A while back I was asked to appear on Robert Lawrence Kuhn’s Closer to Truth videos, but I had some issues over Templeton funding (there appears to be none), and the fact that the show always seems to be pushing goddiness.
Given that Kuhn has now interviewed atheist Dan Dennett (see the 8-minute video below), perhaps I should have been more willing to be interviewed, for I see my correspondence with Kuhn simply petered out. What makes Dan ideal for this kind of show is that he’s affable, pulls no punches about his nonbelief, but also is interested in the phenomena of religion and especially of “belief in belief”: the view that religion is a good thing for humanity regardless of whether you yourself accept a god. As Dan points out, there are more people with “belief in belief” than those with “belief in God”, because the former class subsumes the latter and adds nonbelievers as well. So his interest in religion goes well beyond investigating whether any gods exist.
Dan does a good job here, saying that the Abrahamic god doesn’t exist but that the phenomenon of religion is still worth studying. He notes the steep decline of religiosity throughout most of the world, which just prompts churches to proselytize all the more. As he says, “Religions aren’t growing; they’re just growing louder.” (Dan’s handy with the bon mots.)

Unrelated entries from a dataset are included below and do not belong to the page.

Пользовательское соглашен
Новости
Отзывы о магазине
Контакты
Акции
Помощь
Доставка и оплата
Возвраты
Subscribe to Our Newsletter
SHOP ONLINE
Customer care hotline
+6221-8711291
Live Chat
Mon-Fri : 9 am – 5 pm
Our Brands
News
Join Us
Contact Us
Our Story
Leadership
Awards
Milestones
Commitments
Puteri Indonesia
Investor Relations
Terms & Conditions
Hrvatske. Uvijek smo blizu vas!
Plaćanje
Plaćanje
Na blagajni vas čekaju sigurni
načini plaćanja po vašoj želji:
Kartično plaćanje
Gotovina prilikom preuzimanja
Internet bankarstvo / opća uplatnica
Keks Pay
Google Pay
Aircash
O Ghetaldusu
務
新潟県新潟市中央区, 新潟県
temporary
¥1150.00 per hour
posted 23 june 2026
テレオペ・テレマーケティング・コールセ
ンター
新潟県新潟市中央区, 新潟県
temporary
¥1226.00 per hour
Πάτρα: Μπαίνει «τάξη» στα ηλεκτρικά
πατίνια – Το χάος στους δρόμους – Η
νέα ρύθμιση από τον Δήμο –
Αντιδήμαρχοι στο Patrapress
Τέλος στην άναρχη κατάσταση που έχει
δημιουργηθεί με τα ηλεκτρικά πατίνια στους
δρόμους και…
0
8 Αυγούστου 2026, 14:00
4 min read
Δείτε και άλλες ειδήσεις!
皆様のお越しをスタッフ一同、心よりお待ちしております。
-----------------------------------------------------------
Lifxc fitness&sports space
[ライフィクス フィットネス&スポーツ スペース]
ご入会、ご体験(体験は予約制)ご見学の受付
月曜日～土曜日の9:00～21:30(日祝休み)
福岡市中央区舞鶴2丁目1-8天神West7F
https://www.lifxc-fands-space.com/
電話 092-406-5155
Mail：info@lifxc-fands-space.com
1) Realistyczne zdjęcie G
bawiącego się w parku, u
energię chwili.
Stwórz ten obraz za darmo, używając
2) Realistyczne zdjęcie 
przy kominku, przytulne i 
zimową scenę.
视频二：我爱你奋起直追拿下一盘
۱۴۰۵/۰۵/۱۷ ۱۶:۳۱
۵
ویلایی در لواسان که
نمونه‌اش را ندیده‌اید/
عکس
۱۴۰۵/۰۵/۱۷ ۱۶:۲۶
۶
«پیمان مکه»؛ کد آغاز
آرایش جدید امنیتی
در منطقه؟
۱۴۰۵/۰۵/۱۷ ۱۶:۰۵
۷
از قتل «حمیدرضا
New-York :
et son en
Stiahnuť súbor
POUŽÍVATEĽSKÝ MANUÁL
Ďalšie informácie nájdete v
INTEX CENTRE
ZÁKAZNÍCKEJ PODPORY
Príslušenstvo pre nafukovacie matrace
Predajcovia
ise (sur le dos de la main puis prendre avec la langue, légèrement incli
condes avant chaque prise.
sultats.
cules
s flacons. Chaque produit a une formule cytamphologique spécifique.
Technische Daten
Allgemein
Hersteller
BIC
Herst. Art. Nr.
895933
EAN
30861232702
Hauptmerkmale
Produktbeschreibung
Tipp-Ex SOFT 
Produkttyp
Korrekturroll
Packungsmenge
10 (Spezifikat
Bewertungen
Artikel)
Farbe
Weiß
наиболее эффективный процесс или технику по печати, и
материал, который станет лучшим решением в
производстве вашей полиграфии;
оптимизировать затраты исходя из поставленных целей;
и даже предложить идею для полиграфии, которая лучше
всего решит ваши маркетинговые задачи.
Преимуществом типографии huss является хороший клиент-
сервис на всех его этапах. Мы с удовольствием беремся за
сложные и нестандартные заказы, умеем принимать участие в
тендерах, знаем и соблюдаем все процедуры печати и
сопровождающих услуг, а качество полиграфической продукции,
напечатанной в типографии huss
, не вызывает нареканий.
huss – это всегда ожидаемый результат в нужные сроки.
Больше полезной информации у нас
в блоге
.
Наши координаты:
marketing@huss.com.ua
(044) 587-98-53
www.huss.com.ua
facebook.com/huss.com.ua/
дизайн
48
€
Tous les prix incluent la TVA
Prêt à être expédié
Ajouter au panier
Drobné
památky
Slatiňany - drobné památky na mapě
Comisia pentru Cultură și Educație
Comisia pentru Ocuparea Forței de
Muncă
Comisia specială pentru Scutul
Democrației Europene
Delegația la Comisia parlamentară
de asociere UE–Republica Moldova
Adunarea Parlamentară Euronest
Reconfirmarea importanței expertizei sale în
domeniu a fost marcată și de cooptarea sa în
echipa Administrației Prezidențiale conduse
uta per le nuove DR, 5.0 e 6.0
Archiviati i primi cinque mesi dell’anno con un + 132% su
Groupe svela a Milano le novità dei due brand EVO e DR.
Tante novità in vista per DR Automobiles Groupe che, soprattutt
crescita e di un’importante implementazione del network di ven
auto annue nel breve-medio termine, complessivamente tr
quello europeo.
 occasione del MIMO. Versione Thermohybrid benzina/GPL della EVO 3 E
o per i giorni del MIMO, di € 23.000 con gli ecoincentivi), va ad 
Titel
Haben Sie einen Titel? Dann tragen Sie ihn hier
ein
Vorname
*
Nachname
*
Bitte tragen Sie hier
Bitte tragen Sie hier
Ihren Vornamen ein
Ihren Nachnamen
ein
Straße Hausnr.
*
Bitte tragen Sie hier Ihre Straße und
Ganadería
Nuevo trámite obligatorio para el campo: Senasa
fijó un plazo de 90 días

My only quibble with what Dan says, and it’s barely even a quibble, is that he’s not all that interested in the existence of gods. Having dismissed the Abrahamic one, he also isn’t interested in whether there is something “real” for which God can be seen as a metaphor (e.g., the cosmos or a Tillichian “Ground of Being” because “the answer to it doesn’t have much to do with how religions flourish and it guide people’s lives in the future.”
That may be true, but if you take moral guidance from the metaphorical god, or pray to it, or inculcate your children in it, or simply take the view that faith plays a role in this process, then at best you’re enabling belief in the unevidenced, and at worst promulgating or preaching bad behaviors.